Friday, November 11, 2011

Cool Technology of the Week

In a HIPAA and HITECH compliant environment, I have to carefully watch where and how data is stored.

Unfortunately, there are many stakeholders and collaborators who want to use Dropbox, which lacks the necessary privacy protections.

What we really need is Dropbox for the private cloud that enables similar functionality on our HIPAA compliant enterprise storage.

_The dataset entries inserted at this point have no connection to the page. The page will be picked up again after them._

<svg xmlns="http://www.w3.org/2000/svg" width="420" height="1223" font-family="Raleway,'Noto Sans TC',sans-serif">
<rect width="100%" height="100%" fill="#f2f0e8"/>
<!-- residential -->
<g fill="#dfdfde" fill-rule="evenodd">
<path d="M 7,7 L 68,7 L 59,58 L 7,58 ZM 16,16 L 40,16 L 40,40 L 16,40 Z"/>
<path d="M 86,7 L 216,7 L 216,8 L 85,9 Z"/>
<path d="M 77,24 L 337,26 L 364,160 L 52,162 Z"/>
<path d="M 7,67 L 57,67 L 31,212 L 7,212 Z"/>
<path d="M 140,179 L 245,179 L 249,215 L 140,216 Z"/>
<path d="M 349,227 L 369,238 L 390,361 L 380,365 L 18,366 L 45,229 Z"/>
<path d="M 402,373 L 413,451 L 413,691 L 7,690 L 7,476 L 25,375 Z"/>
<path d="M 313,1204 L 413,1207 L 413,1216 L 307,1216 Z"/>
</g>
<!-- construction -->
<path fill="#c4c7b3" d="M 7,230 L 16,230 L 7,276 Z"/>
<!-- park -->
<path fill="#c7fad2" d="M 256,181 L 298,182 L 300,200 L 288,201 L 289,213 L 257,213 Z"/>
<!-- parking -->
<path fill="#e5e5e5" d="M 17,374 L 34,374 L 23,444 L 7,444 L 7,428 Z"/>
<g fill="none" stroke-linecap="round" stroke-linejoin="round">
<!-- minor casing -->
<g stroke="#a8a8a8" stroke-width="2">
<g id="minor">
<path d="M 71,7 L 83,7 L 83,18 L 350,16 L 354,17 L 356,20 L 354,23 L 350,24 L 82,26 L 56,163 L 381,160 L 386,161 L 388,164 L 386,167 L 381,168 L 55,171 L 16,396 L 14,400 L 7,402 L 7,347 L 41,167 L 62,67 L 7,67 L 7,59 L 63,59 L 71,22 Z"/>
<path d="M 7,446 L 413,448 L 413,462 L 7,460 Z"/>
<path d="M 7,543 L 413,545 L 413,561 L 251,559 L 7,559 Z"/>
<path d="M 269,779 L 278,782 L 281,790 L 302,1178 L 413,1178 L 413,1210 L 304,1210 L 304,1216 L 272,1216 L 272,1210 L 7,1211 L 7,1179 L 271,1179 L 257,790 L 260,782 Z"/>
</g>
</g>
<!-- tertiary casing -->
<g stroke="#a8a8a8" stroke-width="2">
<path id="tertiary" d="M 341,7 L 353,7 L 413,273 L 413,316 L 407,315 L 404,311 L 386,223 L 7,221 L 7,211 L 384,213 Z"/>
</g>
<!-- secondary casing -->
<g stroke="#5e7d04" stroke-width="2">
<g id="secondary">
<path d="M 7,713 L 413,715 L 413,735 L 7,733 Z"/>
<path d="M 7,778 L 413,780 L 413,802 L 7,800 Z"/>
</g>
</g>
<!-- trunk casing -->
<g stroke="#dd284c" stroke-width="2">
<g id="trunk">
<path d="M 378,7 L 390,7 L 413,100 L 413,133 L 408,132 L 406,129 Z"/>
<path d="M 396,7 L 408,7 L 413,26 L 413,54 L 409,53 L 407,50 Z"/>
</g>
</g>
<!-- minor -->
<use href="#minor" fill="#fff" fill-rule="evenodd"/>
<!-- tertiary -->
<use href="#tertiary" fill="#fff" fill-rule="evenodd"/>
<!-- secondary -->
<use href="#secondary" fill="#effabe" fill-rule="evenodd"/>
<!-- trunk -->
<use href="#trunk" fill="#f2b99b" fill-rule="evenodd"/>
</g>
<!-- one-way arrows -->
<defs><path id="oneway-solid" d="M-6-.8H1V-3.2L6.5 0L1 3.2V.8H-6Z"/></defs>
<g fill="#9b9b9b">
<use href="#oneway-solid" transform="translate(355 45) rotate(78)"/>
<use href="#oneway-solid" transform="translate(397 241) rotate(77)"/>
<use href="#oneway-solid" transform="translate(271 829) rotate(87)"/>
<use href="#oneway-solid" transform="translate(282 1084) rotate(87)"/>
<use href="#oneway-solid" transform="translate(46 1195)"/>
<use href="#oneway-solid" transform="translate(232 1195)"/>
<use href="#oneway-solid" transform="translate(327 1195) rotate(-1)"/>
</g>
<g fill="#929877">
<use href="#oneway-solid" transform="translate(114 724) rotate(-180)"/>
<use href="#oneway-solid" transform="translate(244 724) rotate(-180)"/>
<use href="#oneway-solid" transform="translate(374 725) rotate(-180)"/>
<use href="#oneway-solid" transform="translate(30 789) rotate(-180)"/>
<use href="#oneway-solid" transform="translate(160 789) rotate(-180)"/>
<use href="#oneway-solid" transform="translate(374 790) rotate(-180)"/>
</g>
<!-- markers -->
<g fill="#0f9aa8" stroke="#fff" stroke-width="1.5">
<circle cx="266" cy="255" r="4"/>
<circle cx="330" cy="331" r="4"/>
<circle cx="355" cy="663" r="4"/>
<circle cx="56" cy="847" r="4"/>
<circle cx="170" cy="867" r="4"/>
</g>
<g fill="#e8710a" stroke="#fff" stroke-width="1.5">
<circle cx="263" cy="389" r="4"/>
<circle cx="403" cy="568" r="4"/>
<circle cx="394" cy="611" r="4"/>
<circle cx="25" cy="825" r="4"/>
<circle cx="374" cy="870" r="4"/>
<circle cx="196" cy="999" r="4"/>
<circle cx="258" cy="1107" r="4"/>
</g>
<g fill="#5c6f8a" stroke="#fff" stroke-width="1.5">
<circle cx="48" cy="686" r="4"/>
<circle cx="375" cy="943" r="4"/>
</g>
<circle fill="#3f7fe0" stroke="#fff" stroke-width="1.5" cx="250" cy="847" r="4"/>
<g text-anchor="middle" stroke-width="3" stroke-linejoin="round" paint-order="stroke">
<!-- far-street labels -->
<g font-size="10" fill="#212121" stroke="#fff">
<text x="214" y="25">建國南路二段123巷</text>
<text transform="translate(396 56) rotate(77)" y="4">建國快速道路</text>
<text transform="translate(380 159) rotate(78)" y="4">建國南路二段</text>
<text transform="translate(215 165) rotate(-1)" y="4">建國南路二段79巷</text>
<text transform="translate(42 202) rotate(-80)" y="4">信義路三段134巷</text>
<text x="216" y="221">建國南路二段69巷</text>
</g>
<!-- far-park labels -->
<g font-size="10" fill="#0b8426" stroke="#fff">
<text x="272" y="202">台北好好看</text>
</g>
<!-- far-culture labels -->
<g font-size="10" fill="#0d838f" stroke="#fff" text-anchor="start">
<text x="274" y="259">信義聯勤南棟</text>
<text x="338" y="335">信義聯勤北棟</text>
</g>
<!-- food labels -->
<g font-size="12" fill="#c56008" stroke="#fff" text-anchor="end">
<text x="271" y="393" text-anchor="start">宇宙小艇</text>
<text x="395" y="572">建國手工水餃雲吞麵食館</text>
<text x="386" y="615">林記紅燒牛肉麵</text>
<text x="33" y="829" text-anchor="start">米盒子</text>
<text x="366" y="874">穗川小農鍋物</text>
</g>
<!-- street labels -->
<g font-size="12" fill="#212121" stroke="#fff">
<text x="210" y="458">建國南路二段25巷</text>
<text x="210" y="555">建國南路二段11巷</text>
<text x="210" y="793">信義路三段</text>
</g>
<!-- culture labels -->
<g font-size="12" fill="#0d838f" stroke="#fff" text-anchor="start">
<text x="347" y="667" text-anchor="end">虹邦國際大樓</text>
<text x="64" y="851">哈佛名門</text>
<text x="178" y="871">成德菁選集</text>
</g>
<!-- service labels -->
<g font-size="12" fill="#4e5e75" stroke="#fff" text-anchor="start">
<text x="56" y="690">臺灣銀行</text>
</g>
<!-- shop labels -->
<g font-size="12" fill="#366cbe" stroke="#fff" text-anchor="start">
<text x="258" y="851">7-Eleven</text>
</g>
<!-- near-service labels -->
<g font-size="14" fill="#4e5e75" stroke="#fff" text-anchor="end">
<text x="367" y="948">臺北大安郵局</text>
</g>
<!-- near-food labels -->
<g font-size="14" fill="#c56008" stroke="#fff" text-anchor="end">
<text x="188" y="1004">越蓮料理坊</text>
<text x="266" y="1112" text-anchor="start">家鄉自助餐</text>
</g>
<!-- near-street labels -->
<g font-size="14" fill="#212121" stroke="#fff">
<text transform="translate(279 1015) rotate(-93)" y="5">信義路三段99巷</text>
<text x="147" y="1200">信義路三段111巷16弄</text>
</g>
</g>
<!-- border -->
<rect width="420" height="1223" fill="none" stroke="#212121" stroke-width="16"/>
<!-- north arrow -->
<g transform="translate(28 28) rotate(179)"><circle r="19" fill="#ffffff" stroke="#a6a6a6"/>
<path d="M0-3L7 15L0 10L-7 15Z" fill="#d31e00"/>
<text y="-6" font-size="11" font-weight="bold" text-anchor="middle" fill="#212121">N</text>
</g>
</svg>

We're evaluating 4 alternatives

1) Dropbox Teams - Encrypted enterprise Dropbox
2) Oxygen Cloud  -  Supports EMC Atmos Cloud Oriented Storage (used at BIDMC for image archiving)
3) Blackboard Learn - Formerly Xythos
4) ShareFile - Recently acquired by Citrix

HIPAA compliant Dropbox-like functionality.   That's cool!  I'll let you know what we decide.

12 comments:

Anonymous said...

Up early today John!

Check out Egnyte, we have been happy with it.
https://www.egnyte.com/file-server/security-privacy.html

Anonymous said...

Dropbox specifically came out and said that Dropbox Teams will not meet HIPAA or PCI compliance requirements, and that organizations that need that sort of compliance should not use their product.

Will Weider said...

Why not box.net?

Anonymous said...

John, have you looked at spideroak.com?

Anonymous said...

There are two other technologies you should consider for such collaboration:

* Microsoft Office 365 - Microsoft has an offering where they'll sign a HIPAA Business Associate Agreement for Office 365. I don't think any of the other offerings will give you that capability.

* Microsoft SkyDrive - While it hasn't gone through a HIPAA security audit, you can do almost everything here that you can do with a Secure Dropbox, but with far more functionality (such as access to Office Web Apps, like Word, Excel and PowerPoint in a browser).

Just a thought - good luck on the evaluations!

Anonymous said...

What about a Capacity Services/ Capacity on Demand private cloud storage infrastructure on demand option, such as what the U.S. Department of Defense and Military Services are using through the Defense Information Systems Agency (DISA)?

DISA is in its second generation storage as a utility service contract - a time tested and proven effective solution. For reference, the formal name of the contract is "Enterprise Storage Services (ESS)" and it has utility billed storage infrastructure provided by a single supplier, featuring enterprise class storage and mid-tier storage from EMC, NetApp, Hitachi Data Systems, SUN(Oracle, formerly STK), etc.

The SLA's for every user of the infrastructure, no matter the organization or individual, are the same as they are for DISA. 24x7x365 global support. Better than 99.97% availability. Secure to Military-grade standards, and better.

The equipment is hosted on premises, billed monthly on a per GB per day (in use) utility basis, with billing starting when the user-requested capacity is ready for use (just like DropBox, etc).

Seems like that would be far more secure, available, and in compliance with HIPPA laws.

Just sayin......

Fros said...

Is there any reason why Box.Net isn't being considered? Box.Net seems to be a more secure alternative to Dropbox, with the same ease-of-use.

Anonymous said...

John, very surprised that you aren't evaluating Accellion Secure Collaboration. Great mobile apps too.

Anonymous said...

FYI - Enterprise Storage Services (ESS) for the DISA is on Contract No. HC1013-07-D-2009 and is provided by ViON Corporation of Washington, DC.
Ref: Storage capacity. On-demand. On-premise.

Anonymous said...

i would think twice about using Dropbox Teams for your use case.
http://www.crn.com/news/cloud/231902380/analysis-dropbox-carries-risks-for-smbs.htm

Anonymous said...

Some of the suggestions here do not offer HIPAA Business Associate Agreements.
Is/should that be a requirement? They are part of the backup plan...

Jason said...

Looking for a dropbox alternative as well... HIPPA compliant is a must. John, did you decide on one?